## [What to do]
Quote the introduction on Father Cobo below word for word, from "During subsequent years, Father" to "Lima in 1657.".

In this introduction, I will give some of the highlights of Father Cobo's life, especially that part which relates to his research on the Incas. Then I will discuss the procedure I used to identify the original manuscript of Cobo's works on the Incas and give a resume of this manuscript. I will pay special attention to the section on Inca religion and customs contained in the present translation. Finally, I will comment on Father Cobo's scholarship and on his place among Inca sources.

Father Bernabe Cobo was born in Southern Spain, in the little town of Lopera, in 1580. Evidently he attended elementary school there. In 1595, he traveled to the large city of Seville, at the time a rnajor port of call for ships going to and from America. Young Bernabe must have come to pray at the cathedral, the most prominent building in the city, before embarking on his journey to the New World. Little did he know that after his death his writings on the Incas would be deposited in the library of this same cathedral.

On his way to Peru, Cobo stopped for over a year in the West Indies. Continuing on through Panama, he reached Lima in 1599. The colonial town of Los Reyes, Lima, was a cultural center that boasted the best schools in Spanish America. Here young Bernabe received his secondary education before continuing on to advanced studies with the Jesuit Order.

Father Cobo traveled the Inca roads from Lima to Cuzco in the year 1609. Later, on several different trips, he walked on across most of central and southern Peru. He carefully examined the Inca monuments in Cuzco and also conducted interviews with the descendants of the Incas.

Cobo visited the Lake Titicaca area at least twice, first in 1610 and again in 1615. He did missionary work here, getting to know the people and their languages, Quichua and Aymara. He also visited the ruins of Copacabana and Tiahuanaco.

During subsequent years, Father Cobo served as a Latin teacher in Arequipa and probably became director of a school in the coastal town of Pisco. After 1620, he spent most of his time in Lima, except for an extended trip to Mexico which lasted from 1629 to 1642. Devoting more and more time to his historical writings, he finally finished the Historia del Nuevo Mundo in 1653. He died in Lima in 1657.

Stored data entries:
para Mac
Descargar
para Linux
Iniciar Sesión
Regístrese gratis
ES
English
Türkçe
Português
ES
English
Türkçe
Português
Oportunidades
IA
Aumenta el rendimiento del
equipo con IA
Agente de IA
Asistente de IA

## [The completed task]
During subsequent years, Father Cobo served as a Latin teacher in Arequipa and probably became director of a school in the coastal town of Pisco. After 1620, he spent most of his time in Lima, except for an extended trip to Mexico which lasted from 1629 to 1642. Devoting more and more time to his historical writings, he finally finished the Historia del Nuevo Mundo in 1653. He died in Lima in 1657.